#### What this task involves:
Your task is to retype the lines from the opening of the material through the line that includes "Visites guidées à pied". Do not copy the pictures.

#### Dataset content:

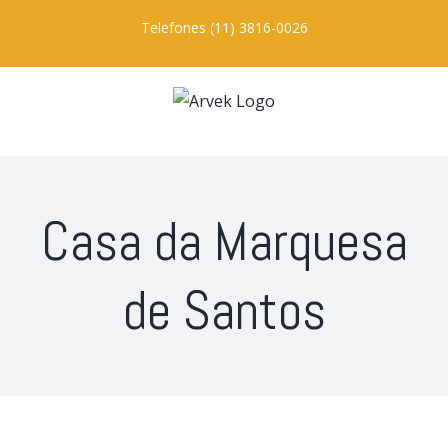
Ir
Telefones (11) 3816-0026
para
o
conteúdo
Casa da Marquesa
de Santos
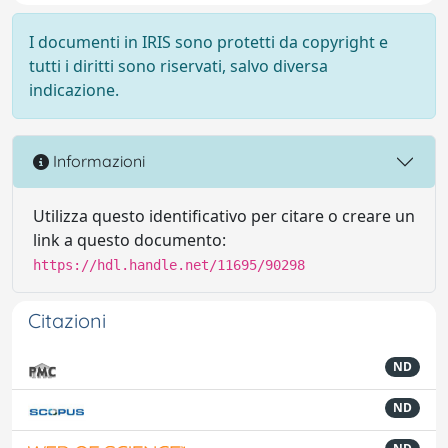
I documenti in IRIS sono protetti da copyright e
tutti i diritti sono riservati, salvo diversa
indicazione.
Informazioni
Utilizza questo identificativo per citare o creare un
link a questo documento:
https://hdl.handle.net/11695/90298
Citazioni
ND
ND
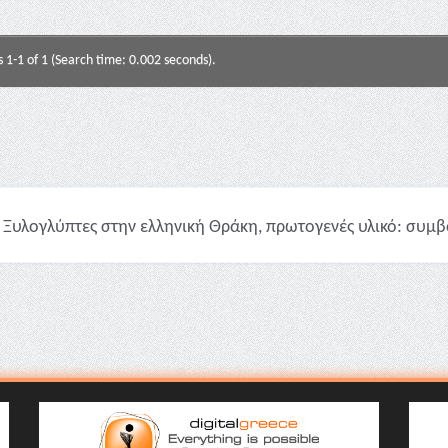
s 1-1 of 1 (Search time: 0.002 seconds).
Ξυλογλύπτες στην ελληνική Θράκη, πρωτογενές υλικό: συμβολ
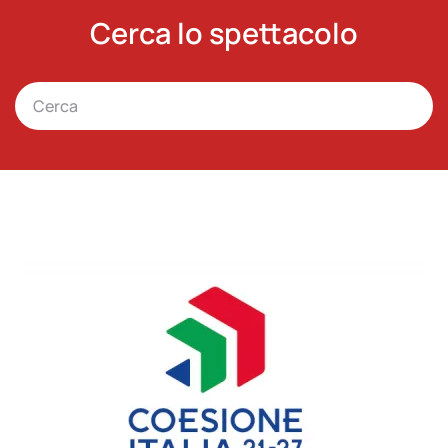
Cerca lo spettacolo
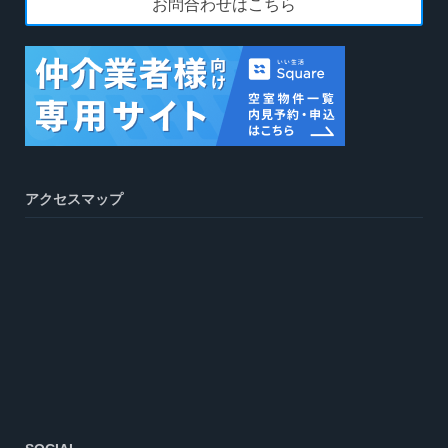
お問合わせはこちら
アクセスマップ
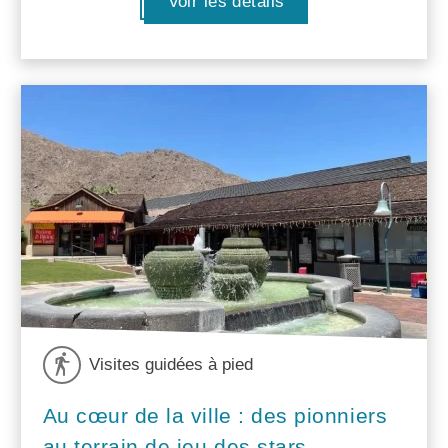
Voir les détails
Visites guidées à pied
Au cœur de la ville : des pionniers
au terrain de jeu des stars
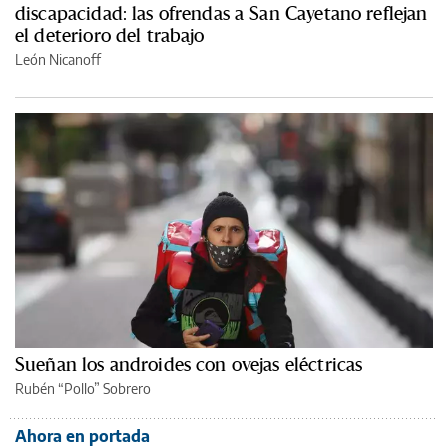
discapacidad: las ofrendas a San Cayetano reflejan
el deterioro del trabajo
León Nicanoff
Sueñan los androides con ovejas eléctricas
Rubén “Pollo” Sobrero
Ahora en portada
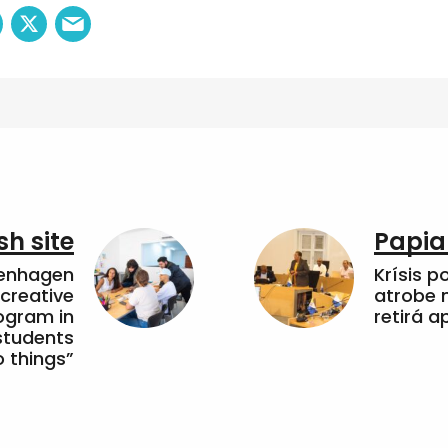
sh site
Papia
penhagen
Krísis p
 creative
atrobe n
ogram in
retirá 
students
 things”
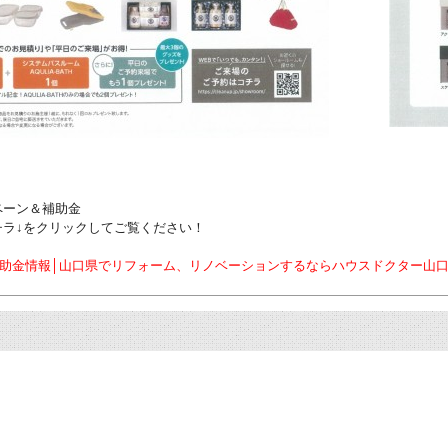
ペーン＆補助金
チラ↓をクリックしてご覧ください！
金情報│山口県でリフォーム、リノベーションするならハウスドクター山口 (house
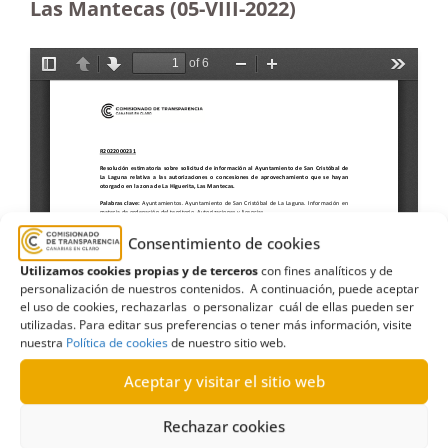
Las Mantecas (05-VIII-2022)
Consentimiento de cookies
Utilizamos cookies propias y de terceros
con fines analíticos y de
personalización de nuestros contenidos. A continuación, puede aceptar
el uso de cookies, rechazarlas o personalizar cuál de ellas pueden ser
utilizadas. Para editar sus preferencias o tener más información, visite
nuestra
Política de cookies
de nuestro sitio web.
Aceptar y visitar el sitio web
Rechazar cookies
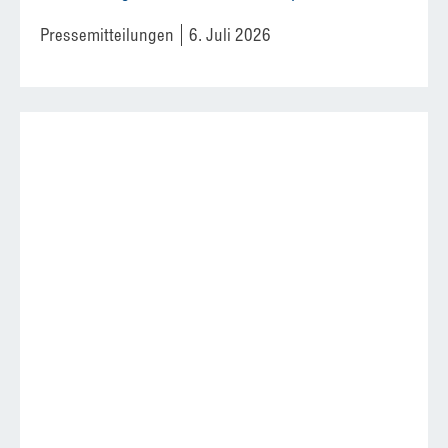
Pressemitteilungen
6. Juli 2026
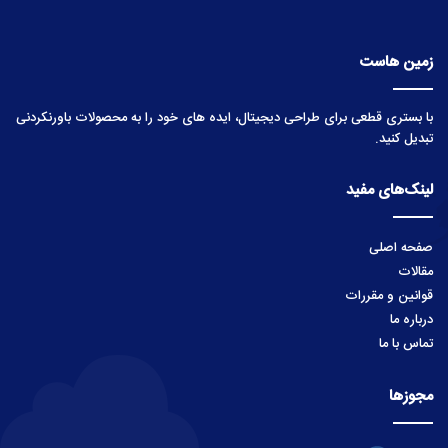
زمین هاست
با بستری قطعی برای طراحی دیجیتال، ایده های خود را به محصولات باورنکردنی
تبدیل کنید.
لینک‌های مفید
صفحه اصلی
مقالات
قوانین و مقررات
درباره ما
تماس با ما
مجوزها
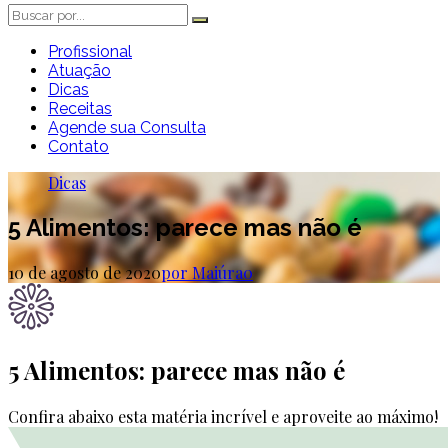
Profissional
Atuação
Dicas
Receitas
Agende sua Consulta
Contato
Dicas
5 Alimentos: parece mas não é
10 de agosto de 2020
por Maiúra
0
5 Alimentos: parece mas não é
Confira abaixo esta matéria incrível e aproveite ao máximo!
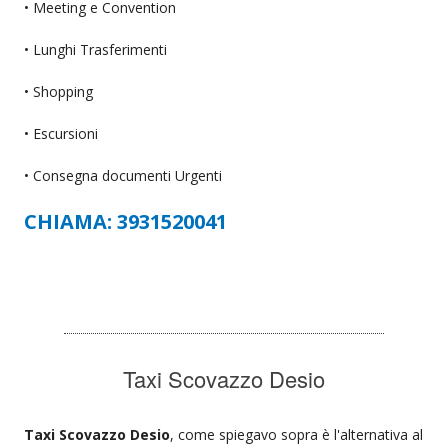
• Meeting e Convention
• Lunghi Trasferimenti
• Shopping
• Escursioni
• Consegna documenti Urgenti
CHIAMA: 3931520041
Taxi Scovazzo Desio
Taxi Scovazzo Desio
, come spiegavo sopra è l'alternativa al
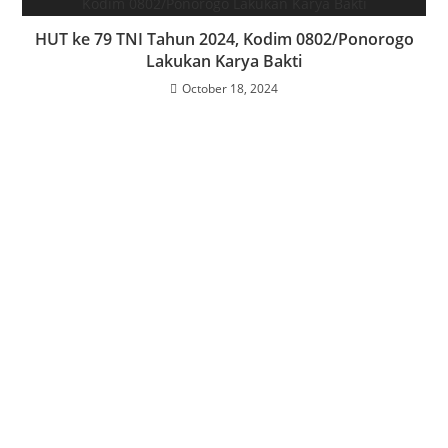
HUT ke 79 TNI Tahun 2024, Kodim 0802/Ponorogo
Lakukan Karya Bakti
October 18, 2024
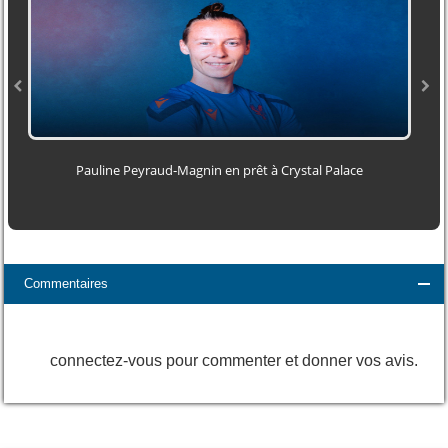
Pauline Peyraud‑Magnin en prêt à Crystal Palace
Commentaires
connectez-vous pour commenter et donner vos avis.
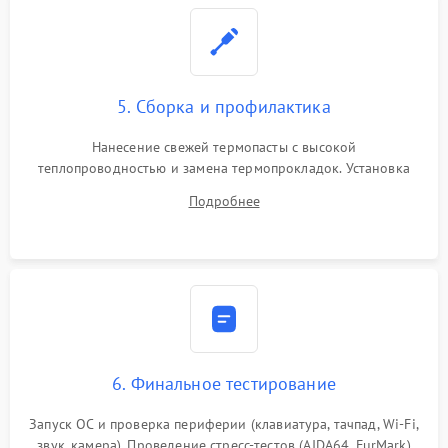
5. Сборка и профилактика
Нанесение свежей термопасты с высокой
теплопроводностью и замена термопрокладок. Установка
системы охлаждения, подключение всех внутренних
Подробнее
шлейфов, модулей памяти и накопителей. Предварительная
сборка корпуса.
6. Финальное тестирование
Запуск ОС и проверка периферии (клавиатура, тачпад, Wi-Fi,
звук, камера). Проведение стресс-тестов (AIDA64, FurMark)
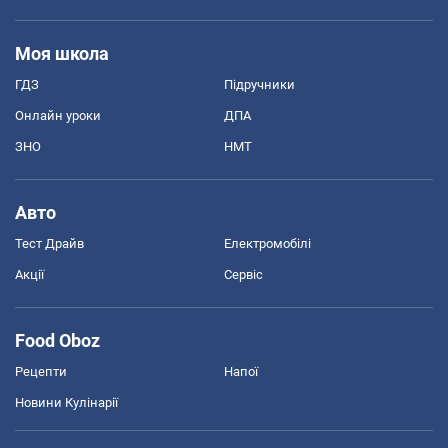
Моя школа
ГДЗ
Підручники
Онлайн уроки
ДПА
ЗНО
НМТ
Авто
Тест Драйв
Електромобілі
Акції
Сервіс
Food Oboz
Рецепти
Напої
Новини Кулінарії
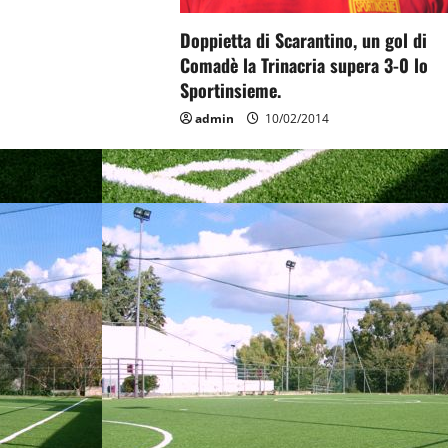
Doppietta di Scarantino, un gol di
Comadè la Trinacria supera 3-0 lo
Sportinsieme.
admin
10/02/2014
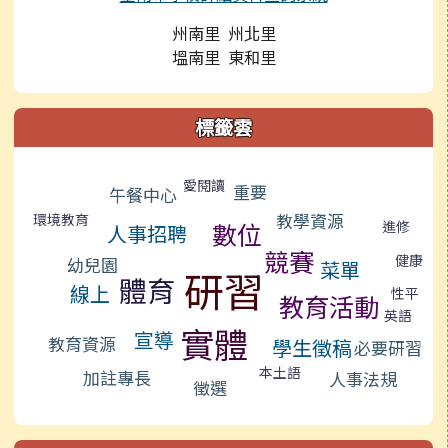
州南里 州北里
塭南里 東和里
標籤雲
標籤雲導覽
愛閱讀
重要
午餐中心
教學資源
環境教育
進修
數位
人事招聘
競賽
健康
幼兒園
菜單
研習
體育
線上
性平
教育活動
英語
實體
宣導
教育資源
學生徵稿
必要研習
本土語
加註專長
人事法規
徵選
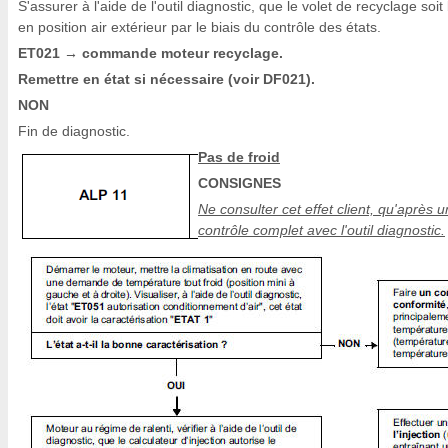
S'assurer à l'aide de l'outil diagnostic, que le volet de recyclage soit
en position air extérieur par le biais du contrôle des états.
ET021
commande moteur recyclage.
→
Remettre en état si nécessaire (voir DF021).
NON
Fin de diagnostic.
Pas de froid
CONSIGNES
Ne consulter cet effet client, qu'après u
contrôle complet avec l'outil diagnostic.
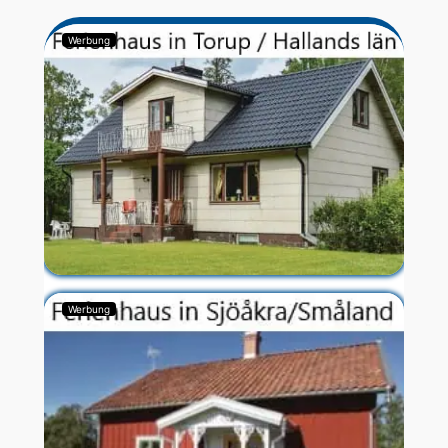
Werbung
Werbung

#### Worked solution:
Ir
Telefones (11) 3816-0026
para
o
conteúdo
Casa da Marquesa
de Santos
I documenti in IRIS sono protetti da copyright e
tutti i diritti sono riservati, salvo diversa
indicazione.
Informazioni
Utilizza questo identificativo per citare o creare un
link a questo documento:
https://hdl.handle.net/11695/90298
Citazioni
ND
ND
s 1-1 of 1 (Search time: 0.002 seconds).
Ξυλογλύπτες στην ελληνική Θράκη, πρωτογενές υλικό: συμβολ
Cerca lo spettacolo
お問合わせはこちら
アクセスマップ
Voir les détails
Visites guidées à pied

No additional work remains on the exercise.